* Extracted data:
========

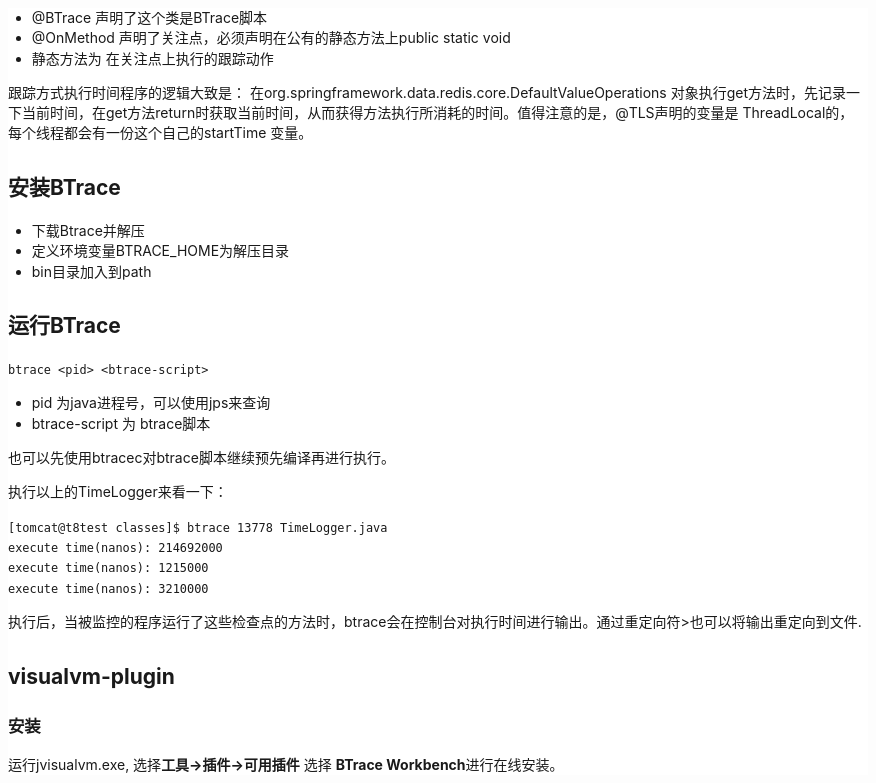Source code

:  * @BTrace 声明了这个类是BTrace脚本
 * @OnMethod 声明了关注点，必须声明在公有的静态方法上public static void
 * 静态方法为 在关注点上执行的跟踪动作

跟踪方式执行时间程序的逻辑大致是： 在org.springframework.data.redis.core.DefaultValueOperations 对象执行get方法时，先记录一下当前时间，在get方法return时获取当前时间，从而获得方法执行所消耗的时间。值得注意的是，@TLS声明的变量是 ThreadLocal的， 每个线程都会有一份这个自己的startTime 变量。

## 安装BTrace 

 * 下载Btrace并解压
 * 定义环境变量BTRACE_HOME为解压目录
 * bin目录加入到path

## 运行BTrace

```
btrace <pid> <btrace-script>
```

 * pid 为java进程号，可以使用jps来查询
 * btrace-script 为 btrace脚本

也可以先使用btracec对btrace脚本继续预先编译再进行执行。


执行以上的TimeLogger来看一下：

```
[tomcat@t8test classes]$ btrace 13778 TimeLogger.java 
execute time(nanos): 214692000
execute time(nanos): 1215000
execute time(nanos): 3210000

```

执行后，当被监控的程序运行了这些检查点的方法时，btrace会在控制台对执行时间进行输出。通过重定向符>也可以将输出重定向到文件.

## visualvm-plugin

### 安装

运行jvisualvm.exe, 选择**工具->插件->可用插件** 选择 **BTrace Workbench**进行在线安装。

========

* About this exercise: Leave out the pictures and retype the rest of the entries exactly.

* Answer to this task:
Source code

:  * @BTrace 声明了这个类是BTrace脚本
 * @OnMethod 声明了关注点，必须声明在公有的静态方法上public static void
 * 静态方法为 在关注点上执行的跟踪动作

跟踪方式执行时间程序的逻辑大致是： 在org.springframework.data.redis.core.DefaultValueOperations 对象执行get方法时，先记录一下当前时间，在get方法return时获取当前时间，从而获得方法执行所消耗的时间。值得注意的是，@TLS声明的变量是 ThreadLocal的， 每个线程都会有一份这个自己的startTime 变量。

## 安装BTrace 

 * 下载Btrace并解压
 * 定义环境变量BTRACE_HOME为解压目录
 * bin目录加入到path

## 运行BTrace

```
btrace <pid> <btrace-script>
```

 * pid 为java进程号，可以使用jps来查询
 * btrace-script 为 btrace脚本

也可以先使用btracec对btrace脚本继续预先编译再进行执行。


执行以上的TimeLogger来看一下：

```
[tomcat@t8test classes]$ btrace 13778 TimeLogger.java 
execute time(nanos): 214692000
execute time(nanos): 1215000
execute time(nanos): 3210000

```

执行后，当被监控的程序运行了这些检查点的方法时，btrace会在控制台对执行时间进行输出。通过重定向符>也可以将输出重定向到文件.

## visualvm-plugin

### 安装

运行jvisualvm.exe, 选择**工具->插件->可用插件** 选择 **BTrace Workbench**进行在线安装。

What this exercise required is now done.